**What to do:**
Write the next part of the article on scaling up mesenchymal stem cell culture, starting after its final sentence.

Unlocking the key to scale-up of mesenchymal stem cell culture

Written by Alexandra Thompson

Researchers from A*STAR (Singapore) are working towards optimizing MSC culture in the scale required for therapies to reach the clinic.

There are many late-stage clinical trials using mesenchymal stem cells (MSCs), but at present these cells can only be manufactured in relatively small batches. “In total there are around 400 trials globally,” explains Steve Oh from A*STAR (Singapore). “If any of these trials lead to blockbuster therapies there is not enough serum available to sustain manufacturing of the cells.”

Scaling up MS production for cell therapies and regenerative medicines will require progression beyond single-layer culture to get larger volumes, and finding an alternative to animal serum, which can vary between batches. Therefore, a team at A*STAR’s Bioprocessing Technology Institute investigated the efficacy of current serum-free media formulations in sustaining MSC growth.

The team, lead by Oh and Kah Yong Tan, compared proliferation of seven MSCs lines in six different media compositions, either in a dish or on static cultures with no agitation, which can support larger numbers of cells than single-layer plates.

**Dataset extract:**
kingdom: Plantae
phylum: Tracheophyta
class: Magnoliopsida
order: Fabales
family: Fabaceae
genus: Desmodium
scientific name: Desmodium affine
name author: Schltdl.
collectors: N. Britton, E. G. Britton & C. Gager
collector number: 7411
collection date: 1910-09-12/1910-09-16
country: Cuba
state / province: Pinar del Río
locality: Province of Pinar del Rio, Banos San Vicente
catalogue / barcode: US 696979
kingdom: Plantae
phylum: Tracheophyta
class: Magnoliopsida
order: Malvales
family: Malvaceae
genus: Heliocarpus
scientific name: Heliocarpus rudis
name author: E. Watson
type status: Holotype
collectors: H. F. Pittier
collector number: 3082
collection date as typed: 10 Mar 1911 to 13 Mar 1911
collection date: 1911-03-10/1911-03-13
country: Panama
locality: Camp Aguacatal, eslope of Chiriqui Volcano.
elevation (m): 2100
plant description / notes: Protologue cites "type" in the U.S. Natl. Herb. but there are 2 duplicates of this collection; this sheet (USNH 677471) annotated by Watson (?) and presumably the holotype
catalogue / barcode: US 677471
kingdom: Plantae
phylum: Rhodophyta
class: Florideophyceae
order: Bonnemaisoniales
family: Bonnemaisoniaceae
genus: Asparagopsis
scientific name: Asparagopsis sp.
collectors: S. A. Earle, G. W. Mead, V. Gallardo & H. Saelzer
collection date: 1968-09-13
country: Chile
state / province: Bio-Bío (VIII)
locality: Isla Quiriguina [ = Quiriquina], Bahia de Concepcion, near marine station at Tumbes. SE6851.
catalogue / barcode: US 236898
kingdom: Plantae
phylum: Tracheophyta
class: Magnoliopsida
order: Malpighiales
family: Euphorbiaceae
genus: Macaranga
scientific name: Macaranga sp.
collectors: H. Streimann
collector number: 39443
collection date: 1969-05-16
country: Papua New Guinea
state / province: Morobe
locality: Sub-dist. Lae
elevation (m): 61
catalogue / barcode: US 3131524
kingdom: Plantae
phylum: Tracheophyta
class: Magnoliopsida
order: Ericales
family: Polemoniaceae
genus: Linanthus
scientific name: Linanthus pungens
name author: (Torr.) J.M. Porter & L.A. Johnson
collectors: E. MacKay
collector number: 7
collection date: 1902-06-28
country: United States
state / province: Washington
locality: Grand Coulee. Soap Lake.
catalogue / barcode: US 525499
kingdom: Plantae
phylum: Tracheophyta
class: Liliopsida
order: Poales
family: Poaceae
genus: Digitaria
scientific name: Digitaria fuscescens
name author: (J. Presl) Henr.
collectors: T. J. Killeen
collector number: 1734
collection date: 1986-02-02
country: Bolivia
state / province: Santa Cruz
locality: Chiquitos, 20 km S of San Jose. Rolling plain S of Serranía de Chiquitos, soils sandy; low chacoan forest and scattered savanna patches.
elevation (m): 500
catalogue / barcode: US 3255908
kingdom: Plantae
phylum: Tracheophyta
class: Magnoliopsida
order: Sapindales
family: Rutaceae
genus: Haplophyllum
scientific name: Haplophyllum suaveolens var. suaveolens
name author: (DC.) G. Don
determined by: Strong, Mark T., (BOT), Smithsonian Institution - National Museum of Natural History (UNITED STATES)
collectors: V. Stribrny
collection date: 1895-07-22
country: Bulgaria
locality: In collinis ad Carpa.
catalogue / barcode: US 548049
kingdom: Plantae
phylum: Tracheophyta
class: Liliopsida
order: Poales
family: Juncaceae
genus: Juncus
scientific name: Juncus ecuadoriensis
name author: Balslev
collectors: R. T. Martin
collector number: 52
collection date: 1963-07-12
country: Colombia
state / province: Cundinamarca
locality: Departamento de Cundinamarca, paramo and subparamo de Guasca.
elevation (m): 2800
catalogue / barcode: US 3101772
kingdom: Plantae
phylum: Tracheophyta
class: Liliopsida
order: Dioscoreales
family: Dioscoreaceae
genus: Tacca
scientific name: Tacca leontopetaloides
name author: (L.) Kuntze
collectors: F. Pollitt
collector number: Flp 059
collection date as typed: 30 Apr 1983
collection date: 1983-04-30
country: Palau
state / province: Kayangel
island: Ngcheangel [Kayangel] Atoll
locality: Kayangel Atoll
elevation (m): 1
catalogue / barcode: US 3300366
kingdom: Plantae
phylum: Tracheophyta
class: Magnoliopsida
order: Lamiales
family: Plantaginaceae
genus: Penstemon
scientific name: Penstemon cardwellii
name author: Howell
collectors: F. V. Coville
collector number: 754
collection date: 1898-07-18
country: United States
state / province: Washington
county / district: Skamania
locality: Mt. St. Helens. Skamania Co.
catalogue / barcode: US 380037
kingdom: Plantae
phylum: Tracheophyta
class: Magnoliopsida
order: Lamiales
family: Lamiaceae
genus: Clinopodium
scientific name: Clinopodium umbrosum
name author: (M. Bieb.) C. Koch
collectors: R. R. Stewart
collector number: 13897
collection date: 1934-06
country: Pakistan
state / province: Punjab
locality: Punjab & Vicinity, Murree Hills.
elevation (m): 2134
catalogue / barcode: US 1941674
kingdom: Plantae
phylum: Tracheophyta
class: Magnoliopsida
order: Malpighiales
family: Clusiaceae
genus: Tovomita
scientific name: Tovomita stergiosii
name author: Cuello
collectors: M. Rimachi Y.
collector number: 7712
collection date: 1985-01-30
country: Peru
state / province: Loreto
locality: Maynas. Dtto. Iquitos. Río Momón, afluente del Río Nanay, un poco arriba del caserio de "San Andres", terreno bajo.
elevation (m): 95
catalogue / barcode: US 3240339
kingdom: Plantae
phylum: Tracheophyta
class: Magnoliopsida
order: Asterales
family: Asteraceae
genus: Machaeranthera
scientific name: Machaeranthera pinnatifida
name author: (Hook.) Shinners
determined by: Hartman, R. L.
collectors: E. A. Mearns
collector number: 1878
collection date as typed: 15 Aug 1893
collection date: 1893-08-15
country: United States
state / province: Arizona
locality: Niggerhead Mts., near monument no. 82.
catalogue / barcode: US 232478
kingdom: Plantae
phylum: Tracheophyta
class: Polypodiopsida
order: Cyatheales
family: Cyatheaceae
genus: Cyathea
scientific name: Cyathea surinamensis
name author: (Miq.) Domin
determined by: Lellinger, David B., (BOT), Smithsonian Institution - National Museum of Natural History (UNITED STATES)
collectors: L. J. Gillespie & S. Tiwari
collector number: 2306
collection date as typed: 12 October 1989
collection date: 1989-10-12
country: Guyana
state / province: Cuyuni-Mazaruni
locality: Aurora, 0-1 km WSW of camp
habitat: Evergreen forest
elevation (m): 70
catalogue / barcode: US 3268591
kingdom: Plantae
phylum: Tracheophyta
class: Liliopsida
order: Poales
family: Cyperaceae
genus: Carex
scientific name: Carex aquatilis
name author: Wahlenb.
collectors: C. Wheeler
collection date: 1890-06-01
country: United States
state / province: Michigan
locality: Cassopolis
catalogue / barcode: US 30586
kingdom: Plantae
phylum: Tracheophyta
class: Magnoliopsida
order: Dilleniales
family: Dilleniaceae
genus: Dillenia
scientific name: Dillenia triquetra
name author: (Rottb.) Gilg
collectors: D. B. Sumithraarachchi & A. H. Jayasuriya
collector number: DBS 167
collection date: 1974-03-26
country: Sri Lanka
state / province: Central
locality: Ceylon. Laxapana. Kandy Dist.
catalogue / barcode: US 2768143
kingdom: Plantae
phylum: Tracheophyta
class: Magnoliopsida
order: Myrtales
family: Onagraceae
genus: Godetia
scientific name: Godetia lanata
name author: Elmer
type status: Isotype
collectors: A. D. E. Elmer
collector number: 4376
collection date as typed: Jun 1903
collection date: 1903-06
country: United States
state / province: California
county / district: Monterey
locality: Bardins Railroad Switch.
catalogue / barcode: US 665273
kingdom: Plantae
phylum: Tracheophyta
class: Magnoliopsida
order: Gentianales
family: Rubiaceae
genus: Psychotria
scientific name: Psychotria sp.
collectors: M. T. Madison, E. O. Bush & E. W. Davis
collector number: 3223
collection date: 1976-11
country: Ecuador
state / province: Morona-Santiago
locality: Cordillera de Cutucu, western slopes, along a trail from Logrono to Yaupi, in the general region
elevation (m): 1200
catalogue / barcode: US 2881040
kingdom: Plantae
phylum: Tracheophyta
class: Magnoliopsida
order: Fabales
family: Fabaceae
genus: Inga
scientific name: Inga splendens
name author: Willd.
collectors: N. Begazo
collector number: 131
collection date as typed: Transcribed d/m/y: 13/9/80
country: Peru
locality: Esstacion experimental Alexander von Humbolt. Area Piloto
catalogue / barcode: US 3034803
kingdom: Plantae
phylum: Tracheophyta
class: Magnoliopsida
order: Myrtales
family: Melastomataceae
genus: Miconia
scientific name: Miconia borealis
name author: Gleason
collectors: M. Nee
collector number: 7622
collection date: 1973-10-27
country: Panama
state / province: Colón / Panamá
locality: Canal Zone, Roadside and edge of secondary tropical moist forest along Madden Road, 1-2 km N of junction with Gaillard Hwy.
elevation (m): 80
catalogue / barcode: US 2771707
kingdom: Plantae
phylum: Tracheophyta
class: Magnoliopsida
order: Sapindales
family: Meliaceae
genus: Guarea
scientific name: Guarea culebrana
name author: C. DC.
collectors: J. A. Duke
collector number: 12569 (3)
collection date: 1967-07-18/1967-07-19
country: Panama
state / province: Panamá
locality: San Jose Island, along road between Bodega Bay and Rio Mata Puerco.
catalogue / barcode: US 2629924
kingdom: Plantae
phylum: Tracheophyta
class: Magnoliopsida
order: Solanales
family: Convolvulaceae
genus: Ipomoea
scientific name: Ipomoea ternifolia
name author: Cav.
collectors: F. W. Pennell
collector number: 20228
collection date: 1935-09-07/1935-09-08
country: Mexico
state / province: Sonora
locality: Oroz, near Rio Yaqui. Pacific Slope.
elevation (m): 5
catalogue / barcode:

**Result for this task:**
Unfortunately, no individual media supported growth of all MSC lines and a medium that performed well in monolayer cultures did not necessarily lead to growth on the microcarrier. “The MSCs come from a variety of sources; the bone marrow, the umbilical cord, adipose tissue,” explains Oh. “it is likely that growth and attachment requirements will be different and need to be optimized for each cell line.”

Oh is currently working with a company to develop a generic medium that will support a greater range of MSC lines, and hopes that a combination of two or three formulations may support the growth of most lines.

Sources: http://medicalxpress.com/news/2015-12-mesenchymal-stem-cells-large-requires.html; Tan KY, Teo KL, Lim JFY et al. Serum-free media formulations are cell line-specific and require optimization for microcarrier culture. Cytotherapy doi:10.1016/j.jcyt.2015.05.001 (2015).